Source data
:::::
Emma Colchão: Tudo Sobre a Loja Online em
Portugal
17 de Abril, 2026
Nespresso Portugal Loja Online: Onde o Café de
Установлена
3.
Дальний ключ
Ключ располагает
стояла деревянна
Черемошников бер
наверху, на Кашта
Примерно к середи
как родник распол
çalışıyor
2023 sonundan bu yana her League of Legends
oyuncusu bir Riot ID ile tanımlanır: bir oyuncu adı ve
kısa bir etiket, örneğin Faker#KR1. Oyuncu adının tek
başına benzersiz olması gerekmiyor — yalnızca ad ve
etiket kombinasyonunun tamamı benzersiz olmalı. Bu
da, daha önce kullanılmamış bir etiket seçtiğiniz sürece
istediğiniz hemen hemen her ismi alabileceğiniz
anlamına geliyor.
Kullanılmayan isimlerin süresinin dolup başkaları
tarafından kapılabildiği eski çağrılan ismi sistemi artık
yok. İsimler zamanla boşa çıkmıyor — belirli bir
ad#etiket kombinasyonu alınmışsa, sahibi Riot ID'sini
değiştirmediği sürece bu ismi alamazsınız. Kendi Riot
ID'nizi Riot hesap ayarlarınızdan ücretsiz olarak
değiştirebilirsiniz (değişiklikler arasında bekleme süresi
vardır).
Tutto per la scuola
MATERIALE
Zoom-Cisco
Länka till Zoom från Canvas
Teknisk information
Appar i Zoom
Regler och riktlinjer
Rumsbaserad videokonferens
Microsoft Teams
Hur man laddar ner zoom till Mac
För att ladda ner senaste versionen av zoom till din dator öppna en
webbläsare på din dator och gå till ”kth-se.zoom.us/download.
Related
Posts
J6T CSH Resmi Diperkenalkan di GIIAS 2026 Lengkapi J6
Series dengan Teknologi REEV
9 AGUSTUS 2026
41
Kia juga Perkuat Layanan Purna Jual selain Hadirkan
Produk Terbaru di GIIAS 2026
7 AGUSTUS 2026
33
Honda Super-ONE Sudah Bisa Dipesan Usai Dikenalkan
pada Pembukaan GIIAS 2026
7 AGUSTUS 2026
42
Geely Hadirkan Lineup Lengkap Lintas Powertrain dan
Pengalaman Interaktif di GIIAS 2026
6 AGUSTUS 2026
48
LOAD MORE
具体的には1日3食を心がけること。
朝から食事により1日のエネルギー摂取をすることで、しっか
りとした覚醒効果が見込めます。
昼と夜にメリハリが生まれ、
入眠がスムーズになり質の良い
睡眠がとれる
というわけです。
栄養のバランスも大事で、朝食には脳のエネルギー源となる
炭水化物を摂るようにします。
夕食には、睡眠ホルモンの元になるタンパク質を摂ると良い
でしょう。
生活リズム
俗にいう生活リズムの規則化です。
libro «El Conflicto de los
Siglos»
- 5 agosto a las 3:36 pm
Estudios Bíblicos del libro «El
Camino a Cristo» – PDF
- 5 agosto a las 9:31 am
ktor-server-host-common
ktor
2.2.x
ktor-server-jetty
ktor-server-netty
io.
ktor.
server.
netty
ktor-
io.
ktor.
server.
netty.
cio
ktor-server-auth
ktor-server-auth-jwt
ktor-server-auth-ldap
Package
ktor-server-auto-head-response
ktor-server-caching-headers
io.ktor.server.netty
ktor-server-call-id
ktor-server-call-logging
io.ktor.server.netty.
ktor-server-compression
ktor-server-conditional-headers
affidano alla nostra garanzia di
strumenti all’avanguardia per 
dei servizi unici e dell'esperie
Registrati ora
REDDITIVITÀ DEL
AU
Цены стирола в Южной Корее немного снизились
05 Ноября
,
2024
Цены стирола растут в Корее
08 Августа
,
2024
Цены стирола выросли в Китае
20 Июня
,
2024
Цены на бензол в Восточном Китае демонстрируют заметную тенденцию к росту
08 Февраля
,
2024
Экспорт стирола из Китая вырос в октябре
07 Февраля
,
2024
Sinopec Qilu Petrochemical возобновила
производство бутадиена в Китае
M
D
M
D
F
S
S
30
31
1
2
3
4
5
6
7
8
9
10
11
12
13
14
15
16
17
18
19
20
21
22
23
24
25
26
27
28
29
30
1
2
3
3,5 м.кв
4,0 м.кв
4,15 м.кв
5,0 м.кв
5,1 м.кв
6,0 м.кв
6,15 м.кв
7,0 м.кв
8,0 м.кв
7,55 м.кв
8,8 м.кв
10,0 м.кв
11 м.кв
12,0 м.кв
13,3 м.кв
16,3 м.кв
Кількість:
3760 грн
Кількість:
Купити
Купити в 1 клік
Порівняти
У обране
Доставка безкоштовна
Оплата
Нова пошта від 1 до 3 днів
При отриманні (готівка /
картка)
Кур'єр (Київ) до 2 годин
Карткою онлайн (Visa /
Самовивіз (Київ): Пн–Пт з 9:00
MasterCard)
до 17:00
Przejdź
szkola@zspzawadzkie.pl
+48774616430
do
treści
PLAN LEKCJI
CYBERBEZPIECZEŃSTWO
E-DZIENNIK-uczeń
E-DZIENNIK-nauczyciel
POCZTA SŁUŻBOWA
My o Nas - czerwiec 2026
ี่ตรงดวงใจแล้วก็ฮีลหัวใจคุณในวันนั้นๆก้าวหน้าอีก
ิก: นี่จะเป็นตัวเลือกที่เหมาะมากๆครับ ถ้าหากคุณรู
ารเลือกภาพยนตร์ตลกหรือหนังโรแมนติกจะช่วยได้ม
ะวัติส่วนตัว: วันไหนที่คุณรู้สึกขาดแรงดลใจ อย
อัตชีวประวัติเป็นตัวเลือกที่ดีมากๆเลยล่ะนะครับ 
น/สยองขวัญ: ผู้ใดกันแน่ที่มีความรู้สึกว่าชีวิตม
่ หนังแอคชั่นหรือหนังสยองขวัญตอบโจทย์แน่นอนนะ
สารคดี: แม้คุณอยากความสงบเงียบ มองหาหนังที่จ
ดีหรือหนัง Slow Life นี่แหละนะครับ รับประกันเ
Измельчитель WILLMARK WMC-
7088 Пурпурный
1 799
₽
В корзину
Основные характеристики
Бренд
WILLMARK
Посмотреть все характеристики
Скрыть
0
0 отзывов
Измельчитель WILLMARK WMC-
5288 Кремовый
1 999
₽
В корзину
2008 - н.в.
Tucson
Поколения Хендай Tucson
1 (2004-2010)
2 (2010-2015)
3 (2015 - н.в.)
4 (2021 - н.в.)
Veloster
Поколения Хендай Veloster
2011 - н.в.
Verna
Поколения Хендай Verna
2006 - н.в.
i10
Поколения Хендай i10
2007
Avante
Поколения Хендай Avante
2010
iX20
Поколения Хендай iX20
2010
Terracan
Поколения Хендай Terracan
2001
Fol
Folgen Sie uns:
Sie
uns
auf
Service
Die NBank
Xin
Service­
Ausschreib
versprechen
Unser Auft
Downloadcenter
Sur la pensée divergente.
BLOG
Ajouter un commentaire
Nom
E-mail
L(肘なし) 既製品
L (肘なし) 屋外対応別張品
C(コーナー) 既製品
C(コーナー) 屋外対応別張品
:::::
== What the exercise asks ==
Note each line above that contains "Veloster" and copy it out.

== Answer box ==
Veloster
Поколения Хендай Veloster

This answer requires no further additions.